IL-2 plays an important role in influencing T cell differentiation decisions and the strength of IL-2- signaling impacts this selection process (Liao et al., 2013; Mitra et al., 2015; Spangler et al., 2015). Our study now defined that metabolic changes sensitive to environmental IL-2 concentrations play a feed-forward role in influencing select aspects of differentiation programs in CD4+ Th1 and CD8+ Tc1 cells. In addition, we observed that IL-2-signaling enhanced the expression of some genes that encode the enzymes and transporters associated with the glutaminolysis pathway, and we speculate that this can serve in a positive feedback manner to promote the accumulation of metabolites, such as αKG. It is important to note that αKG-sensitive events only regulate a portion of the IL-2-sensitive program and additional IL-2-sensitive events are often needed for full induction of gene expression. Therefore, taken together with the current data in the field, our study suggests that in addition to the role for IL-2 in regulating STAT proteins and other signaling pathways (Liao et al., 2013), the ability of IL-2 to select metabolic states also influences its gene programming potential.

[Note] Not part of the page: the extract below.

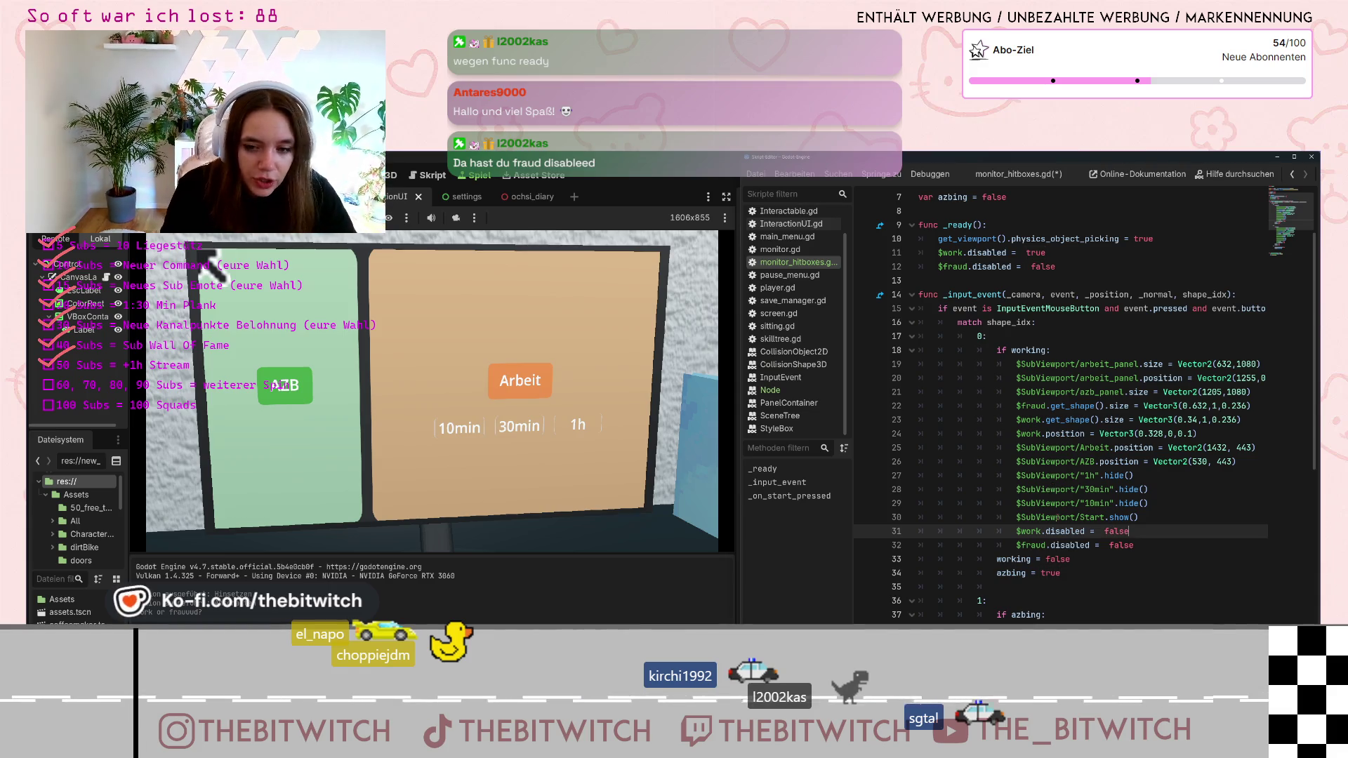
pyautogui.doubleClick(1121, 545)
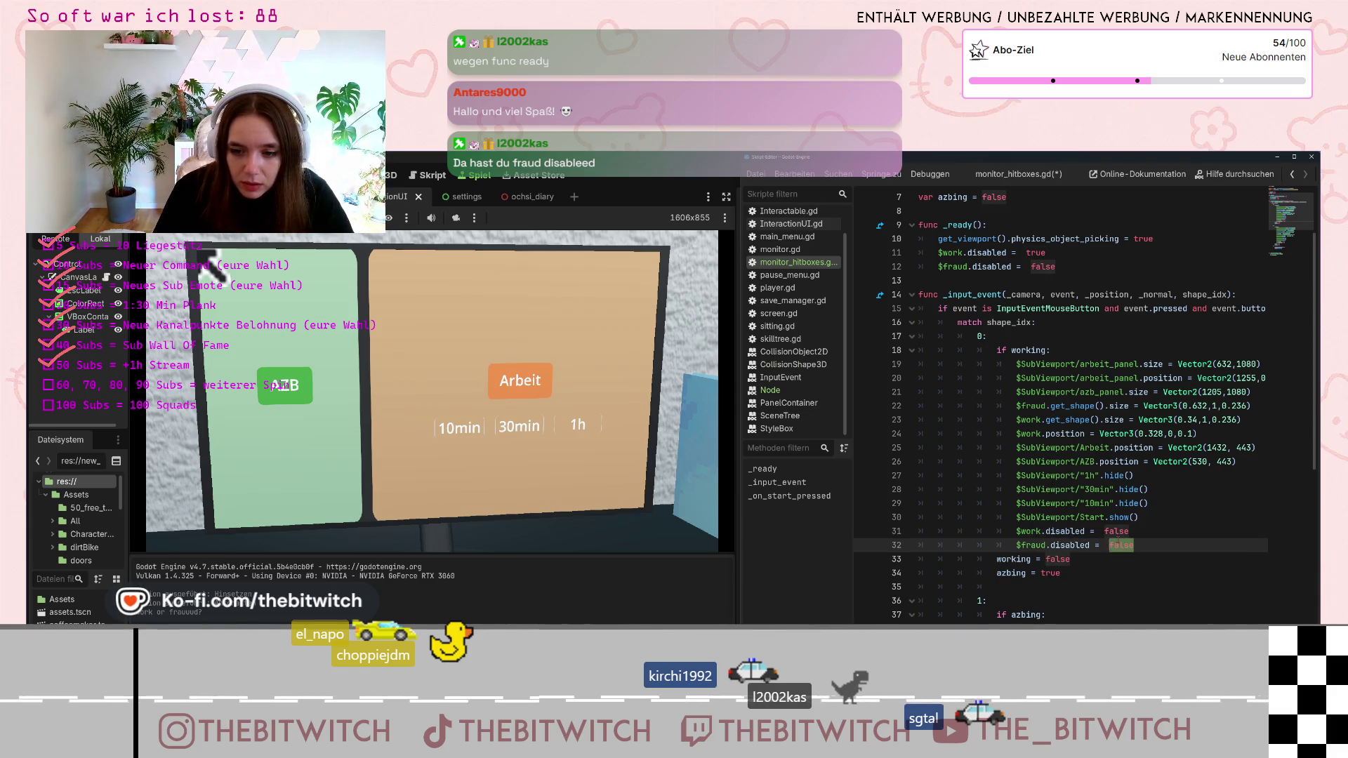
pyautogui.write('true')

Collectively, the findings now provide mechanistic links between TCR- and IL-2-sensitive metabolic state selection in T cells to gene programming decisions.
STAR Methods
CONTACT FOR REAGENT AND REAGENT SHARING
Further information and requests for resources and reagents should be directed to and will be fulfilled by the lead contact, Amy Weinmann (weinmann@uab.edu)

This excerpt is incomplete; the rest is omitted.